*INSTRUCTIONS TO FOLLOW:*
The task calls for an exact copy of the records, without any images.

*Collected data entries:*
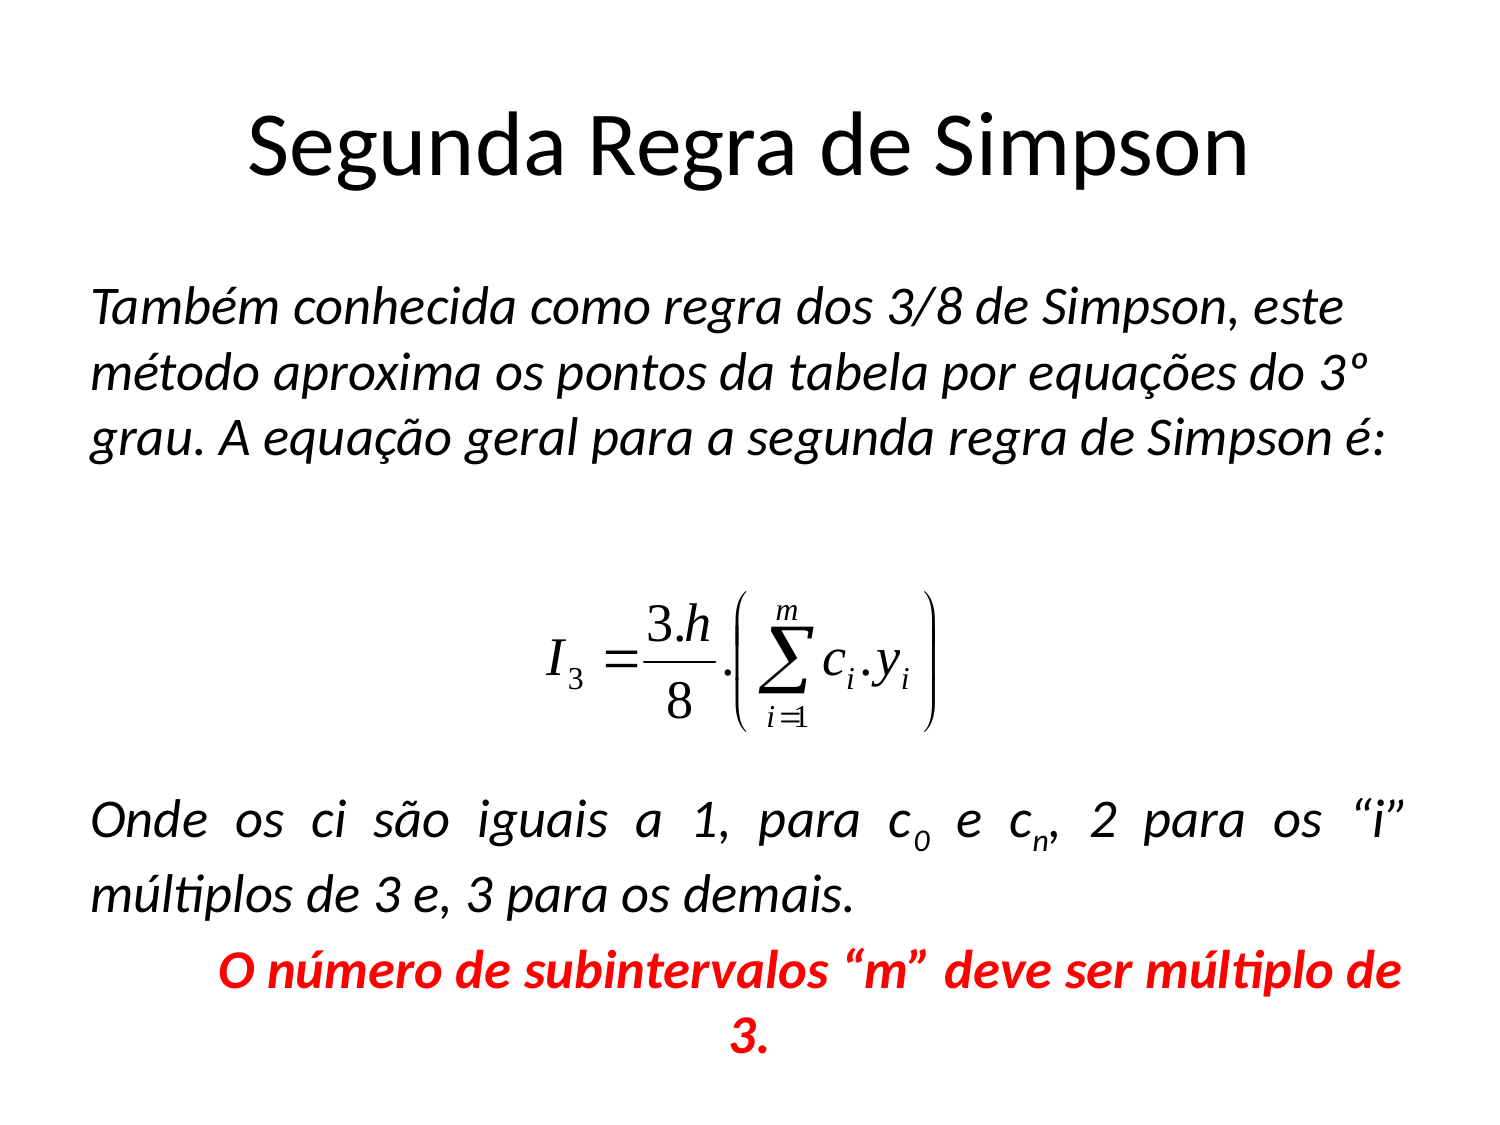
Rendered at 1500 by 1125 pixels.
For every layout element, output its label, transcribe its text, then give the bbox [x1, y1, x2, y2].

title Segunda Regra de Simpson [75, 45, 1425, 233]
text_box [536, 580, 950, 745]
list Também conhecida como regra dos 3/8 de Simpson, este método aproxima os pontos da tabela por equações do 3º grau. A equação geral para a segunda regra de Simpson é: Onde os ci são iguais a 1, para c0 e cn, 2 para os “i” múltiplos de 3 e, 3 para os demais. O número de subintervalos “m” deve ser múltiplo de 3. [75, 262, 1425, 1090]
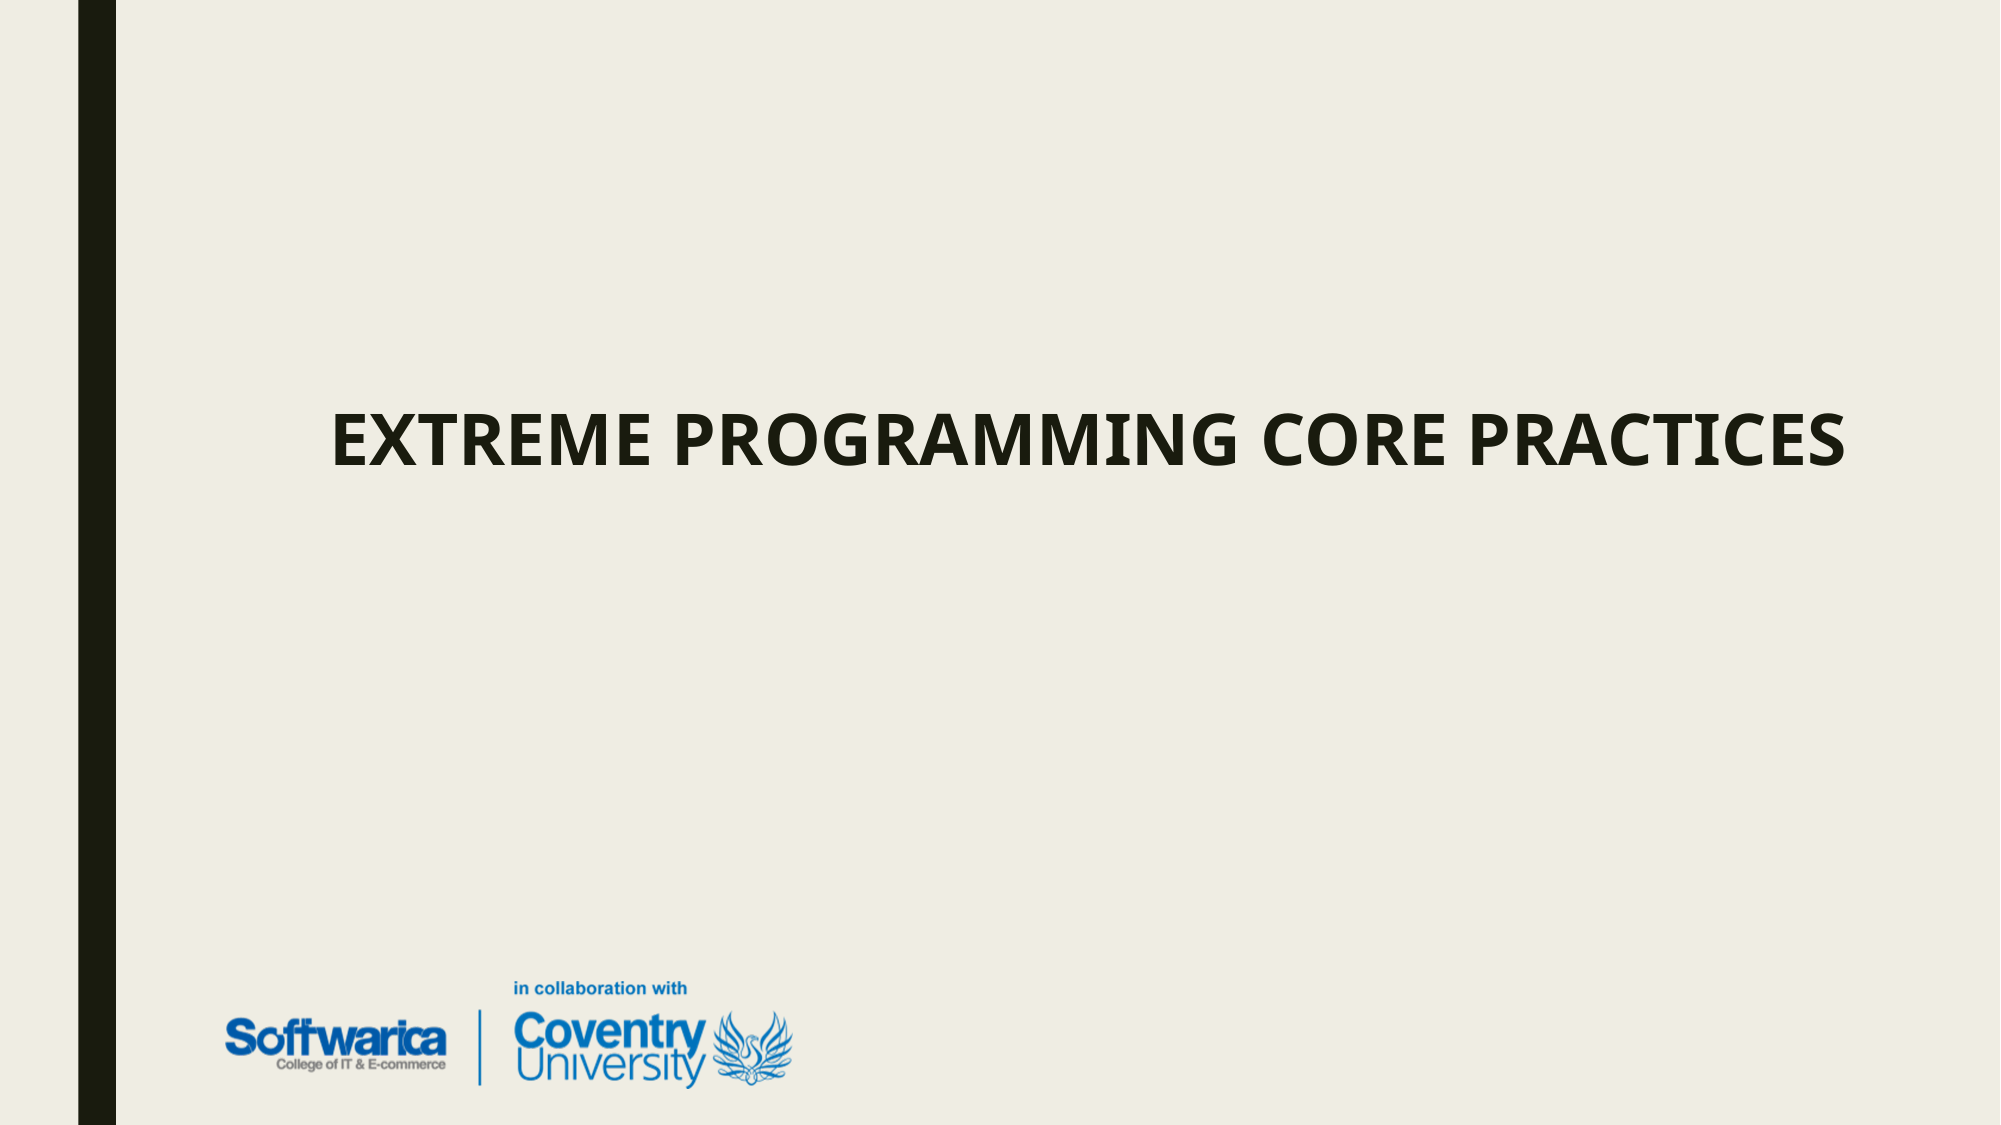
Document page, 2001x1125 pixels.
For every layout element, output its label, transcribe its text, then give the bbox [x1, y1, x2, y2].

picture [224, 981, 794, 1089]
title EXTREME PROGRAMMING CORE PRACTICES [301, 397, 1877, 641]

*WRITTEN ANSWER:*
Rendered at 1500 by 1125 pixels.
For every layout element, output its label, transcribe its text, then give the bbox [x1, y1, x2, y2].

title Segunda Regra de Simpson [75, 45, 1425, 233]
text_box [536, 580, 950, 745]
list Também conhecida como regra dos 3/8 de Simpson, este método aproxima os pontos da tabela por equações do 3º grau. A equação geral para a segunda regra de Simpson é: Onde os ci são iguais a 1, para c0 e cn, 2 para os “i” múltiplos de 3 e, 3 para os demais. O número de subintervalos “m” deve ser múltiplo de 3. [75, 262, 1425, 1090]
Document page, 2001x1125 pixels.
For every layout element, output its label, transcribe its text, then give the bbox [x1, y1, x2, y2].

picture [224, 981, 794, 1089]
title EXTREME PROGRAMMING CORE PRACTICES [301, 397, 1877, 641]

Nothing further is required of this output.